I was in the hospital almost three weeks after that accident. I punctured my spleen and had it removed. I punctured a lung, scratched my liver, fractured both kneecaps. My joke is, well, I’ve proven I’m really hard to kill … I can be killed, but I won’t stay dead long. After the car accident—and, to a far greater extent, the death experience in Chicago—I get these people asking me, “So surely you must’ve come back with a greater appreciation for life.” And I say, “Hey, you know what? Absolutely. I’ll give you that—that much is true.” However, I also came back from it with a deep, personal, profound realization that the worst stuff you can imagine can happen to you just like that. I got a rap early on for being a downer, and the thing is, not if you really listen to my music. There’s a golden thread of hope that runs through every single song.
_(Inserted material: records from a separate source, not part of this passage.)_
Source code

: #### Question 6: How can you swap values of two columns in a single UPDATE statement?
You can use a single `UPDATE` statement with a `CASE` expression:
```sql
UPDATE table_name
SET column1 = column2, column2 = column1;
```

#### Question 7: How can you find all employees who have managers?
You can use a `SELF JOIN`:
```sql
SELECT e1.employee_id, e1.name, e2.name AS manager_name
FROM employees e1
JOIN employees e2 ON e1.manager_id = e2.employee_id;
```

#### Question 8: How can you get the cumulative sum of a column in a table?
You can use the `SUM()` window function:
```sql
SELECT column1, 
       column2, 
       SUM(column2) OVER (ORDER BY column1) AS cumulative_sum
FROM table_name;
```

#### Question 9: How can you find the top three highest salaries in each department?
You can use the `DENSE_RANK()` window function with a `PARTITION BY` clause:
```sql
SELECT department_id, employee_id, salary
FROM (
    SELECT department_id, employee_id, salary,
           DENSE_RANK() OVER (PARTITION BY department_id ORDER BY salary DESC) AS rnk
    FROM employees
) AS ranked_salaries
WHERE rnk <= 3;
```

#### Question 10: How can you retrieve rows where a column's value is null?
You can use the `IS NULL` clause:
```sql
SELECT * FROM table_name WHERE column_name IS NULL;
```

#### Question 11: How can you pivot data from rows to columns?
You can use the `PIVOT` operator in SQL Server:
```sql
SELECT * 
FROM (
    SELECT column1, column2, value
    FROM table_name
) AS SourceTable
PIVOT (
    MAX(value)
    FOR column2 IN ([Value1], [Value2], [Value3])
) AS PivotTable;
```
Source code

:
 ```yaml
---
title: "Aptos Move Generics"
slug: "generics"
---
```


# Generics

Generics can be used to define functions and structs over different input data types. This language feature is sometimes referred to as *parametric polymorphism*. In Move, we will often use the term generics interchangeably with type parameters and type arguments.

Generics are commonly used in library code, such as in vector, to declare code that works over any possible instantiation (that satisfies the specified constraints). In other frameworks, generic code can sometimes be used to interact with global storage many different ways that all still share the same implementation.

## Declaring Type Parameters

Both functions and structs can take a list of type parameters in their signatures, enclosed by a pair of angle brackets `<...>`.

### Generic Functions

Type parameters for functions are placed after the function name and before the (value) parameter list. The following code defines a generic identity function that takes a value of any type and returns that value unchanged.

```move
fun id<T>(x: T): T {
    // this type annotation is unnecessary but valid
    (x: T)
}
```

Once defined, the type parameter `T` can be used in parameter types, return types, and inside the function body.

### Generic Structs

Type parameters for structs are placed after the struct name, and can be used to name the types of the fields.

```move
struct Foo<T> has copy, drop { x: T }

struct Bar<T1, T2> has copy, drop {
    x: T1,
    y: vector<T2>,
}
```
Maybe some of the heaviness people take away from your music has to do with your vocal delivery and not necessarily the content.
I’ve been touring this country and others in big wide circles for decades. This sounds so corny—fields and fields of Iowa corn—but the truth is that I don’t have fans so much as I have friends.

So that’s another way of saying your singing is an acquired taste?
[Laughs] To a certain degree, you’re right. I can’t help how I sing. It’s just how I sing. But I have so much to be grateful for. For a chubby farm boy who grew up on the (Texas) border, where Spanish was my second language, I’m so lucky. I’ve gotten to see so much, and I’ve gotten to do so much. If I was maybe three or four years younger, I probably wouldn’t have gotten to do any of it. I mean, who gets a record deal at 64? And the point isn’t, “Hey, Grampy gets to make one more record before he dies.”
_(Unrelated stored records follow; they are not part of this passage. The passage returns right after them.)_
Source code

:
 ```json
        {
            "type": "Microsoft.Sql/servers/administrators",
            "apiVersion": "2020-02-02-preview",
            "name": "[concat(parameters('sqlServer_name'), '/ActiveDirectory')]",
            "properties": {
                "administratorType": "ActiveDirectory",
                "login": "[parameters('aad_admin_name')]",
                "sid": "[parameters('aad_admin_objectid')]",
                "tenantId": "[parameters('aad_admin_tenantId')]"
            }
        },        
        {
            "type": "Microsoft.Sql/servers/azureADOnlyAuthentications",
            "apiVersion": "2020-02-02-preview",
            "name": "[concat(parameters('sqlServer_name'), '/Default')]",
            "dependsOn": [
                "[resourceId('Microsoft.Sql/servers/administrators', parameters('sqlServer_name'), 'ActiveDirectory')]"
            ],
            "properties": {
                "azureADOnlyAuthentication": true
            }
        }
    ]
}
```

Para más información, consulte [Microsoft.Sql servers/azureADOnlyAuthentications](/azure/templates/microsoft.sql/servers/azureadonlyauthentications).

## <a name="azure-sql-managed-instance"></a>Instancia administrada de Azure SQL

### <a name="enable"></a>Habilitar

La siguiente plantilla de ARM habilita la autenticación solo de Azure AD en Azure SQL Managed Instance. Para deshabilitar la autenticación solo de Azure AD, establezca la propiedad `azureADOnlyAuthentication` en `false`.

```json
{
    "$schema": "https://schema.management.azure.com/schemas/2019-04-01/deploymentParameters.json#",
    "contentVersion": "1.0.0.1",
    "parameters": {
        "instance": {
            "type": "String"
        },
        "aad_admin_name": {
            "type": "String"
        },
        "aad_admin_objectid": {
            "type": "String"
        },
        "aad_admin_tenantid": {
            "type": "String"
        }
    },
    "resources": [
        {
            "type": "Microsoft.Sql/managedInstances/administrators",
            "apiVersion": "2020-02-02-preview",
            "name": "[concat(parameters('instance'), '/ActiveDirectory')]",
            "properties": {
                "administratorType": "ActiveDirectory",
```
So how does a chubby farm boy from a Texas border town become an acclaimed singer/songwriter with a record deal at 64?
One of the reasons is a teacher I had my freshman year in high school. I grew up between Eagle Pass and Del Rio, and I was one of five white guys in my class. Mrs. Molina is one the reason I write the way I write. It’s that period when your artistic bubble is swelling and rising. That’s when the lifelong damage happens.

Is Only Dead For A Little While your most joyful record?
I did a phoner yesterday, and the guy asked me, “Would it be safe to say that this is the record where you’re telling us not to be afraid of dying?” That was not my intention, but that’s it. When it comes to death, “By The Fire” is the closest glimpse of what I expect to happen when we die. We’re in the freezing wilderness, we see a glow off in the distance, and we keep walking toward it. We get there, and all our friends are there—all who’ve gone before.

As someone who’s been there, what’s your take on near-death experiences?
Every single person I talk to wants a sign. I wish to hell I could say there was this flash of light and my grandmother was standing there with my favorite dog, Fluffy. I was only dead five to seven minutes, so maybe it takes a while to get to that. Or, even more possibly, because I do what I do, they said, “Nah. We’re not giving you anything inspiring to take back about the afterlife. You just go back and keep doing your job.”

Has the experience made you more spiritual?
I lost my dad when I was 17. My mom died when I turned 31. She never got to meet her grandkids. You can’t live as long as I have—and paid attention to what was going on around you—and not know deep in your heart that there’s something at work in the world. I’m not talking about a white-bearded, white-robed, sandaled czar of the heavens. I’m talking about something way bigger than that—and way more confusing than that. Stuff happens, and I go, “This is the worst thing that could’ve possibly happened. … Wait … It’s actually turning to my advantage.” Yes, tons of bad things happen. And yet, right now, I’m sitting on the back deck at my friend’s house watching a lemon-yellow butterfly hop from flower to flower. It’s like, “I’m sorry, could I have created that?”